La biopsie hépatique est utile pour identifier certaines lésions surajoutées telles que l’hépatite alcoolique ou pour évaluer l’activité (réaction inflammatoire) en cas d’hépatite virale. En revanche, la biopsie hépatique n’est pas indispensable pour le diagnostic si un faisceau d’arguments convergents obtenus par l’examen clinique, les tests biologiques et l’échographie suggèrent fortement une cirrhose.
5. Alternatives non invasives à la biopsie
Le degré de fibrose hépatique peut être estimé par une combinaison de tests biologiques sanguins (Fibrotest®) ou l’élastométrie (Fibroscan®). Le Fibrotest® donne une estimation semi quantitative du degré de fibrose. L’élastométrie repose sur l’analyse d’une onde d’ultrasons propagée au foie par une sonde comparable à une sonde d’échographie. Ces deux tests n’ont pas été validés pour toutes les causes de cirrhose.
(1) Méthodes non invasives d’évaluation de la fibrose/cirrhose hépatique.
(2) Critères diagnostiques et bilan initial de la cirrhose non compliquée.
(3) Méthodes d'évaluation de la fibrose hépatique au cours des hépatopathies chroniques.
Les causes les plus habituelles de cirrhose sont énumérées dans le tableau 19.I.

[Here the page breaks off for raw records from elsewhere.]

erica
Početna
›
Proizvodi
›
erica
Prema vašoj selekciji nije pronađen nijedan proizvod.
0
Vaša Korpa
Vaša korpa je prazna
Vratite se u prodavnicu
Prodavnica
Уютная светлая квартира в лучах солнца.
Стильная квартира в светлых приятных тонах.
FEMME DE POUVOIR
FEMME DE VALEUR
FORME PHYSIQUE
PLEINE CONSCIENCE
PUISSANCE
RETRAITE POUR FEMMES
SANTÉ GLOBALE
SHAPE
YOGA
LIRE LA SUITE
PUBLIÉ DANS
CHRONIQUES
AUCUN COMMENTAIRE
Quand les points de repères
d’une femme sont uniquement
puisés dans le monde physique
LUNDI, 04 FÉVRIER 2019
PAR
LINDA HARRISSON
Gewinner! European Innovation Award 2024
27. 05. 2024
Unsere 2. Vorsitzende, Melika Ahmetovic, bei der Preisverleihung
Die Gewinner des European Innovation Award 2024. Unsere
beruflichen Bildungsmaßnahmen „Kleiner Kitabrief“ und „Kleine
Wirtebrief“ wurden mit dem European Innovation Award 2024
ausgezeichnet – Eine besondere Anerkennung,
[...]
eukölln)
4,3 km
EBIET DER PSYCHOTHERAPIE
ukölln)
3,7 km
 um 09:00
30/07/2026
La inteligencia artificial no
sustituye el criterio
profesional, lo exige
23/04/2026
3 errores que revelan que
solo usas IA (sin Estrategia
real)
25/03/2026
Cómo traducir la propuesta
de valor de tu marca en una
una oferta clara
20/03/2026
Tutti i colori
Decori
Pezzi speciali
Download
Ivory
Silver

Il est important de noter que la cirrhose résulte plus fréquemment de l’association de plusieurs causes que d’une cause unique. Par exemple, la cirrhose peut résulter d’une consommation excessive d’alcool associée à un syndrome dysmétabolique (obésité, diabète, dyslipidémie). Une cirrhose peut également résulter d’une hépatite chronique C et d’une consommation modérée mais prolongée d’alcool.
Chez certains malades, aucune cause n’est trouvée malgré un bilan étiologique détaillé. Dans ce cas, il peut s’agir d’une hépatite auto-immune ancienne (sans marqueur d’auto-immunité) ou de lésions vasculaires diffuses du foie.